Obama, Karzai ink partnership deal

Shortly after arriving, about midnight local time, President Obama and President Karza signed an agreement to designate Afghanistan a major non-NATO ally.

President Barack Obama and Afghan President Hamid Karzai sign a strategic partnership agreement at the presidential palace in Kabul, Afghanistan, Wednesday, May 2, 2012. (Credit: AP Photo/Charles Dharapak)

(CBS News) -- President Obama arrived in Afghanistan Tuesday for an unannounced visit to meet with U.S. troops stationed there and to sign a ten-year agreement with President Hamid Karzai on the role of U.S. forces beyond the end of the war in 2014.

Mr. Obama was set to meet with Karzai at the presidential palace in Kabul and then travel to Bagram Air Field to meet with troops.

Shortly after arriving, about midnight local time, President Obama and President Karza signed an agreement to designate Afghanistan a major non-NATO ally. The agreement says the U.S. will provide, aid, advisors and support after NATO combat troops leave in 2014.

Obama called it "a historic moment for our two nations.

"I'm here to affirm the bond between our two countries and to thank Americans and Afghans who have sacrificed so much over these last ten years," said Mr.

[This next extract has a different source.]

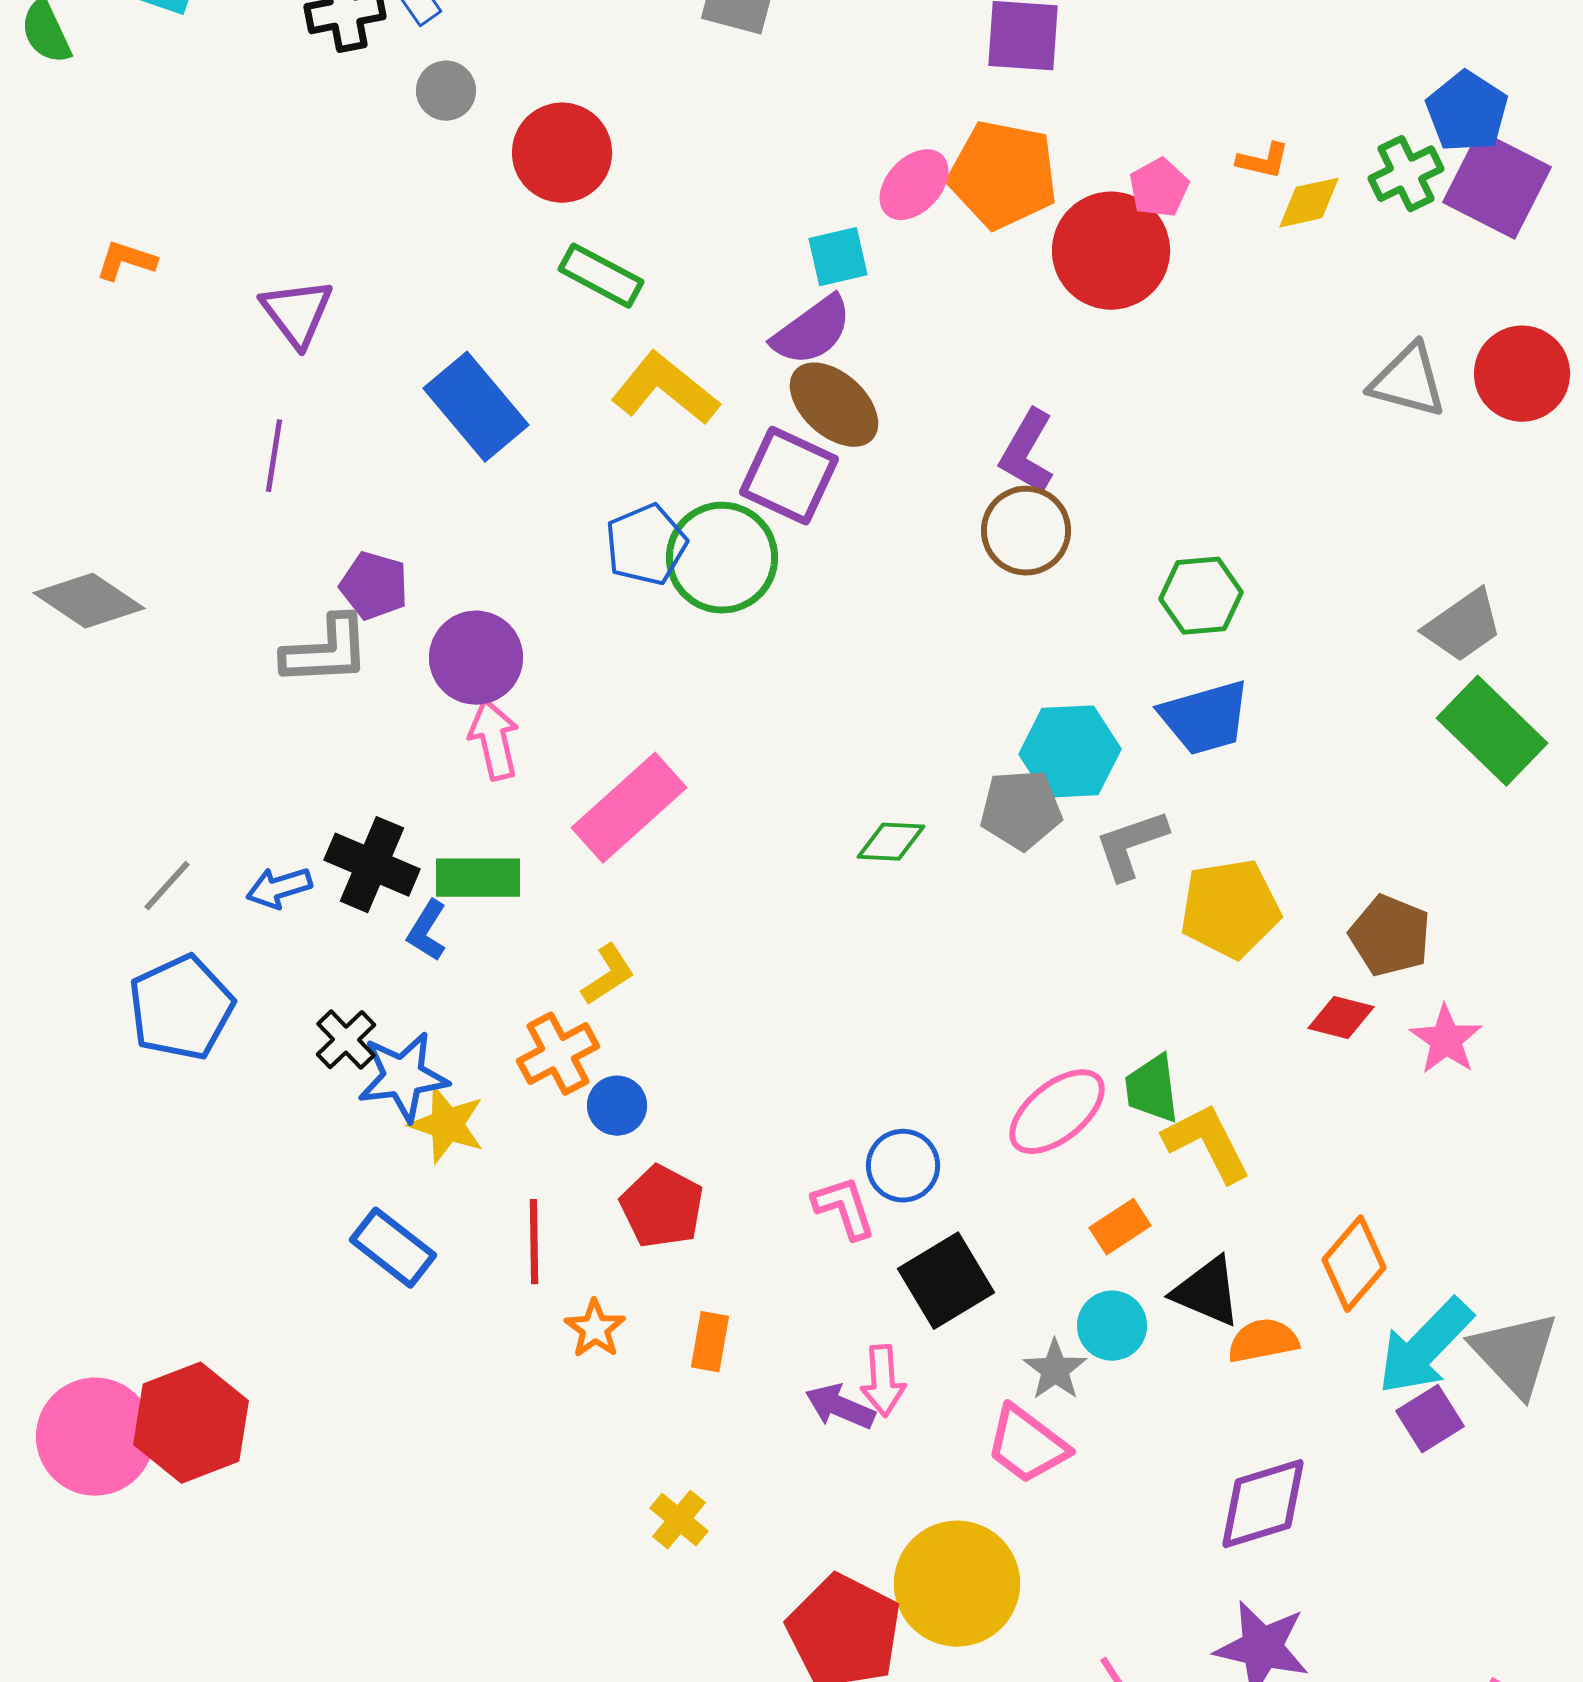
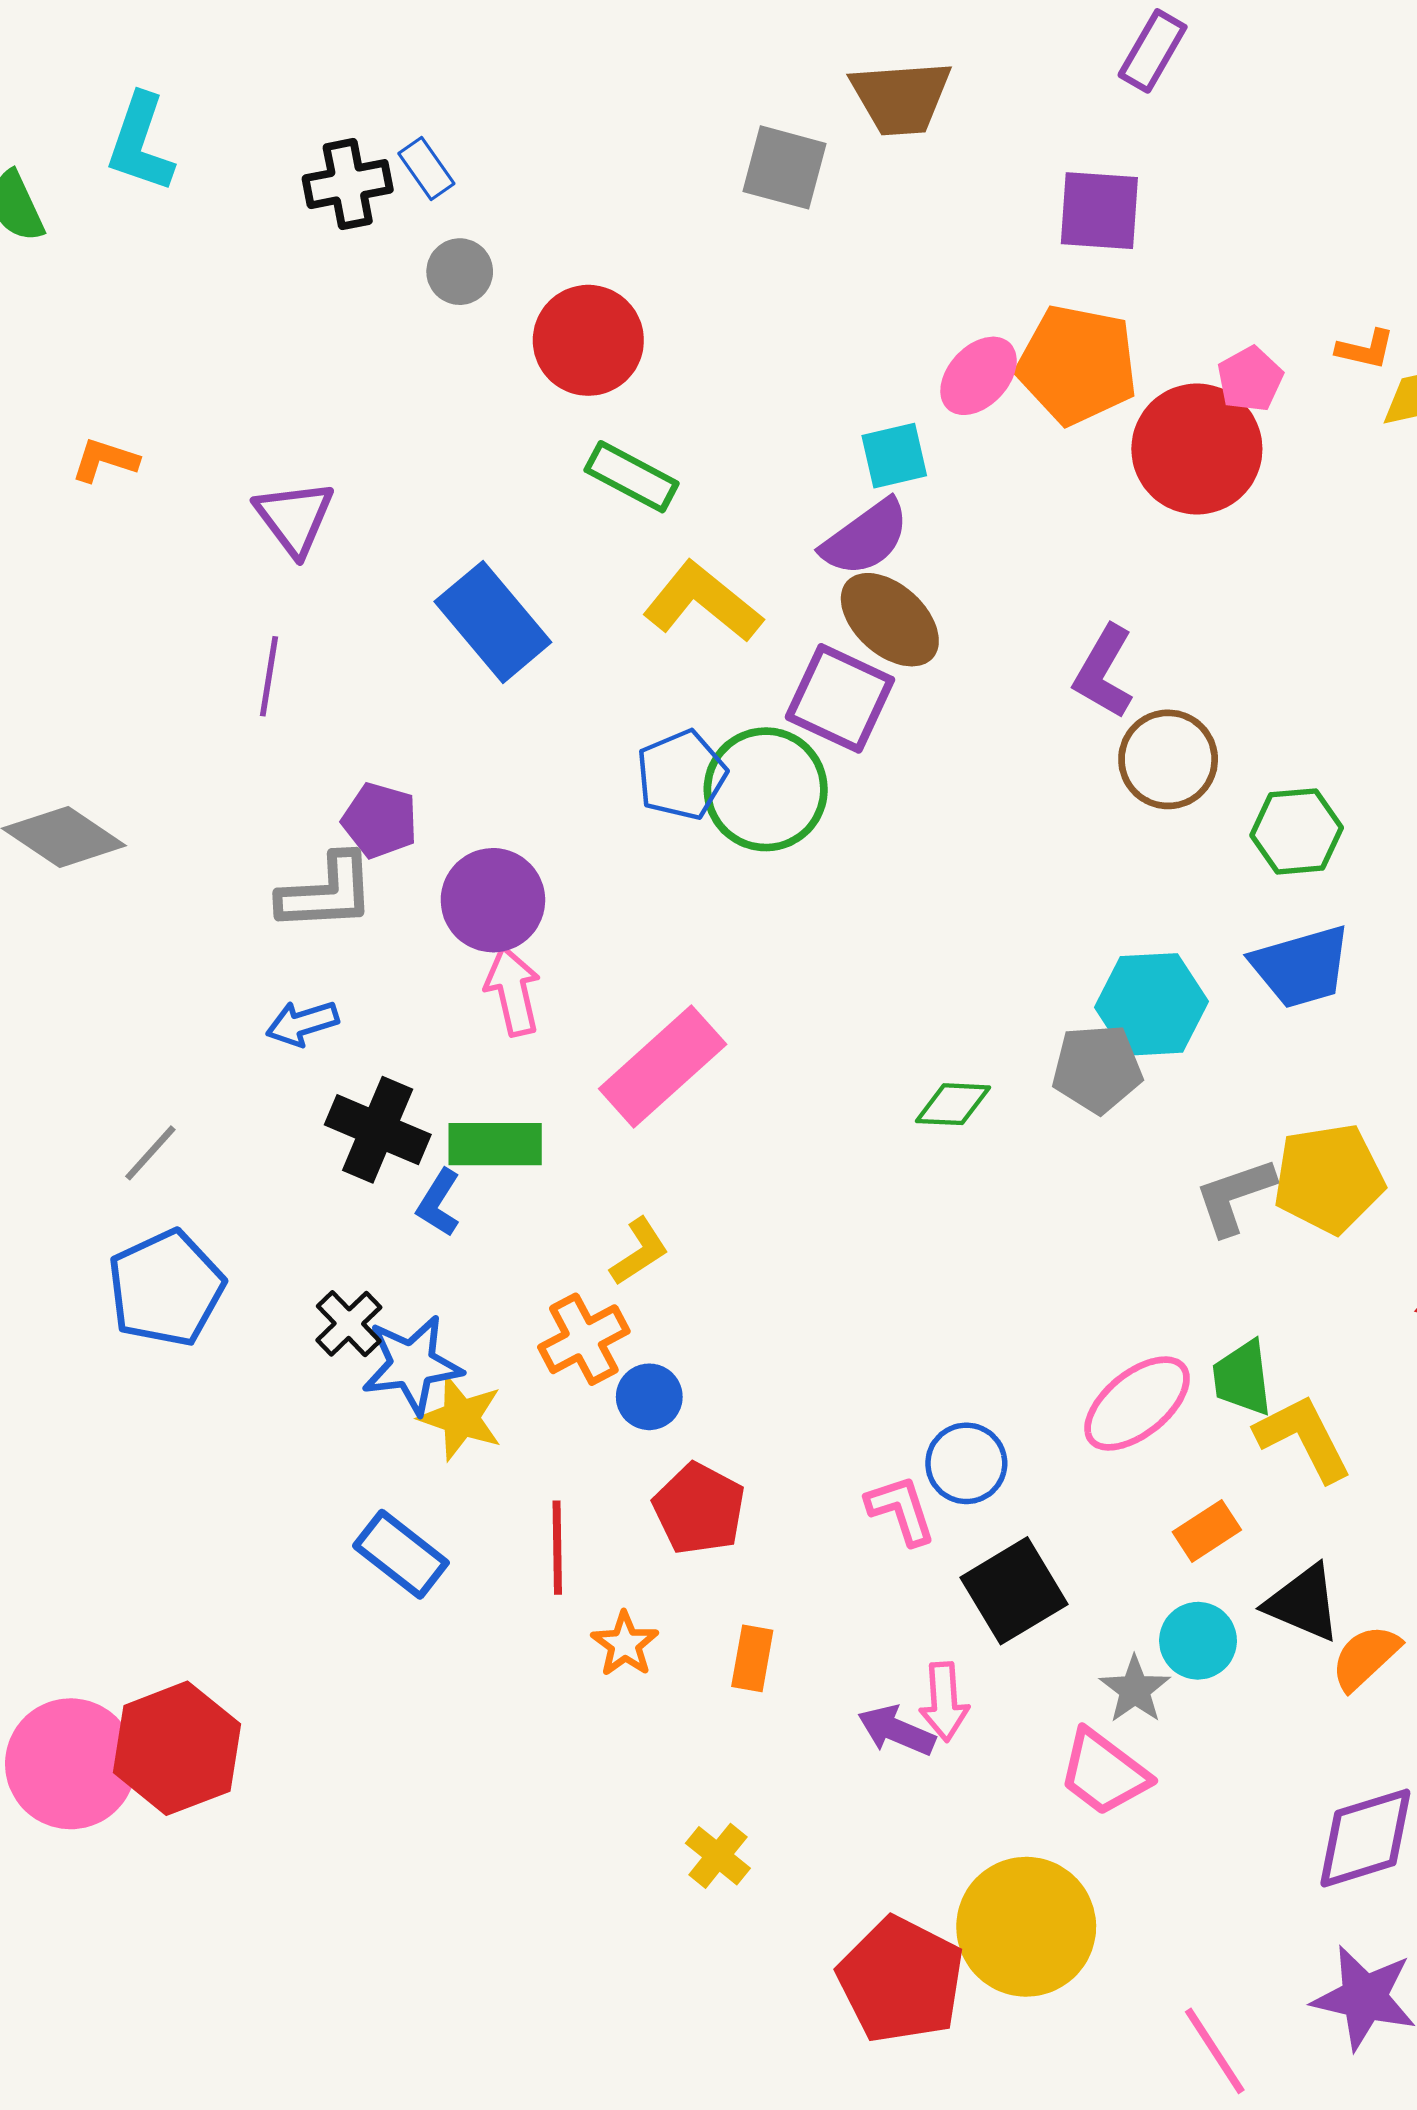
brown circle: (1026, 531) -> (1168, 759), moved
gray L-shape: (1131, 845) -> (1235, 1196), moved
blue arrow: (279, 888) -> (302, 1023), moved
orange semicircle: (1263, 1341) -> (1365, 1657), turned -32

Obama.

"Neither Americans nor the Afghan people asked for this war yet for a decade we've stood together. Today with the signing of the strategic partnership agreement we look forward to a future of peace. Today we're agreeing to be long term partners."

The visit comes on both the one-year anniversary of the death of Osama bin Laden and the day a new report from the Pentagon giving the war in Afghanistan a mixed review was released.

Issued twice a year to Congress, the report said overall insurgent attacks in Afghanistan fell last year for the first drop in five years and praised Afghan forces for their increased security capabilities. At the same time, the Defense Department said corruption remains widespread and violence in the southern region of Kandahar has increased.

There are around 130,000 forces in Afghanistan, including around 90,000 U.S. forces and 40,000 troops from other nations. Those forces are scheduled to end combat operations after 2014, about thirteen years after the war began.

The visit is the third trip for Mr. Obama as president, with his most recent time there taking place in late 2010.

Tuesday night's remarks also fall on the nine-year anniversary of President George W. Bush's speech aboard the U.S.S. Abraham Lincoln where a sign behind his back declared "Mission Accomplished" for the ship's return to port.

In the United States, the spat between the White House and presumptive Republican presidential nominee Mitt Romney continues to grow. The former Massachusetts governor has accused Mr. Obama and his campaign team of politicizing the death of Osama bin Laden a year ago Tuesday.

"I think them taking credit for the right decision is entirely appropriate. I think trying to attack me on that basis is disappointing and the wrong course," Romney said Tuesday in an interview with "CBS This Morning."

A day earlier, Mr. Obama reminded Americans that Romney had not always been as certain about the need to go after bin Laden.

"I said that we'd go after bin Laden if we had a clear shot at him and I did," Mr. Obama told reporters at the White House, referring to remarks he had made in 2007 in which he said he would authorize strikes in Pakistan without the Pakistani government's permission if he had enough intelligence to act.

Without mentioning Romney by name, Mr. Obama said, "if there are others who've said one thing, and now suggest they'd do something else, then I'd go ahead and let them explain."

The Obama campaign has released an ad with former President Bill Clinton touting Mr. Obama's decision and suggesting Romney might not have made the same call. The ad cites Romney's 2007 comment that it was "not worth moving heaven and earth spending billions of dollars just trying to catch one person."